I put on the exact same binding and used the rest of the multi-colored thread to bind the pillow, and now that it's all done I do like it. But it has mentally exhausted me. I need to put it away for a while so that when I see it again it will truly delight me, as I know it will.
After all that, one thing after another, no step going as planned, this thing came out pretty much as I envisioned (plus a scrappy border). The oopsies are things only I know about, and the overall effect has the color and cheer and vibrancy that my soul hoped would happen when I hunted down this line over a year ago. There is certainly a lesson in this quilt somewhere (beyond the geometry missteps I made at the cutting stage). Something about perseverance. I'm just too tired to figure it out right now.
Even my photo shoot had a kink. I had a volunteer who decided this was made specifically for him to practice his yoga moves on.
Usually the dog plops himself on everything I make, but this time it was the babycakes (he had slept over the night before).

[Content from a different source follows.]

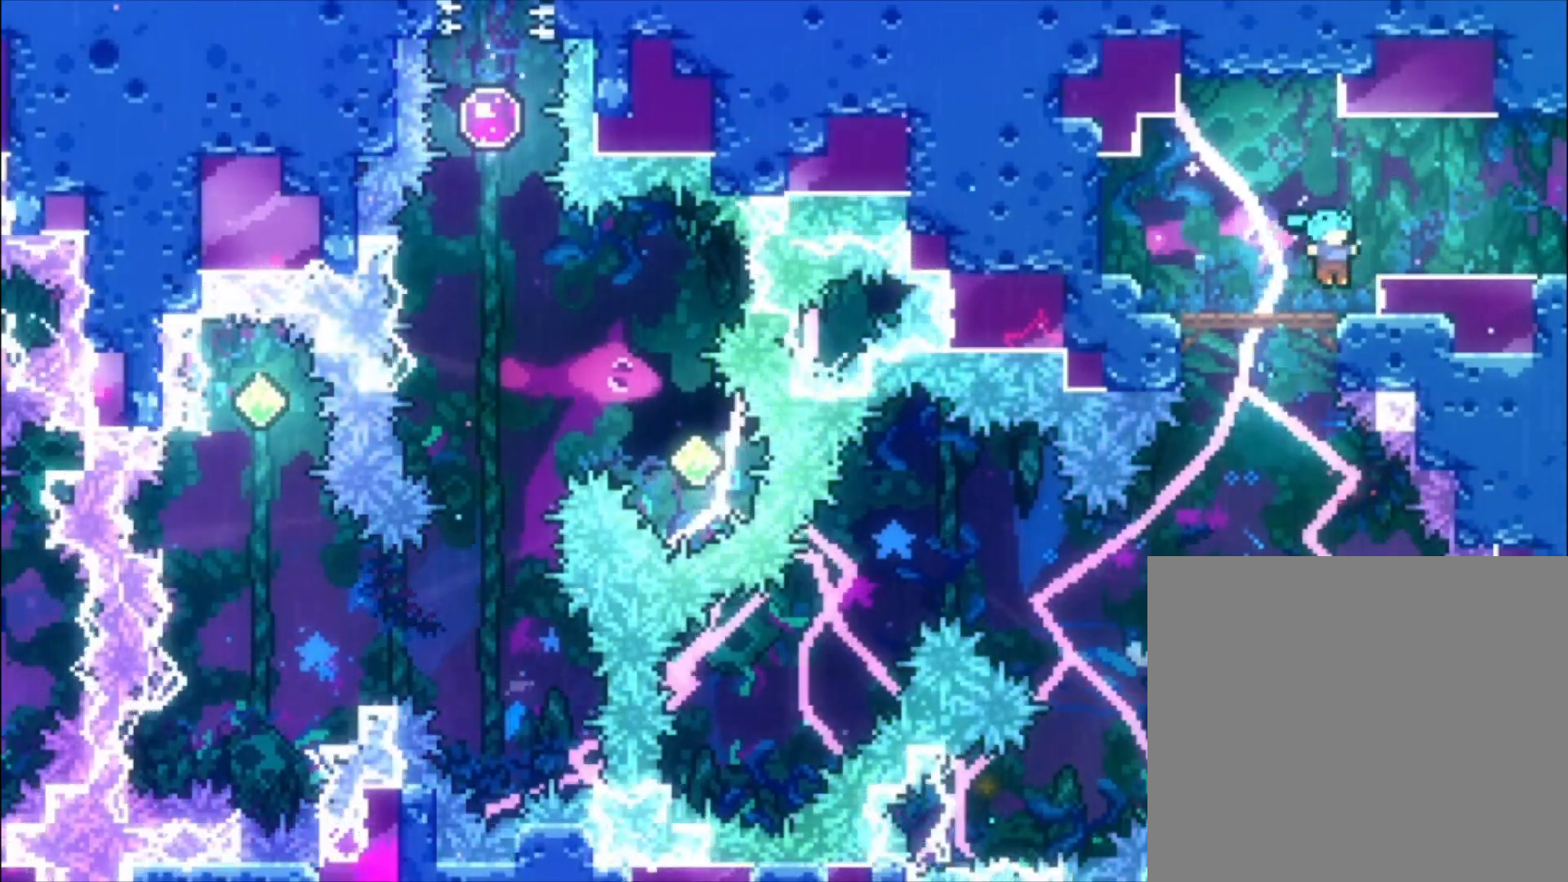
{"buttons": [], "left_stick": "center", "events": [[100, "left_stick", "center"], [133, "A", "down"], [233, "A", "up"]]}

He even decided when the photo shoot was over. My Plan A was to do this out in the snow, but the sun was out and the reflection off all the white was just too dazzling, so I had to haul it inside. Babies are better accessories than snowy footprints, anyway.
OH! And one last bit. The backing is a gray sheet from Target. I couldn't find backing I liked, so I shop bedding when that happens. I couldn't find any individual sheets--only sets. Tucked in amongst the bed skirts was this gray, full-sized flat sheet. The only one in the whole store that I could find. On sale. Even the batting was on sale. You can seen how a person would start out hopeful that a project was meant to be, right?
Have you ever had projects that you felt would send you to an early grave? Did you toss it in or keep going?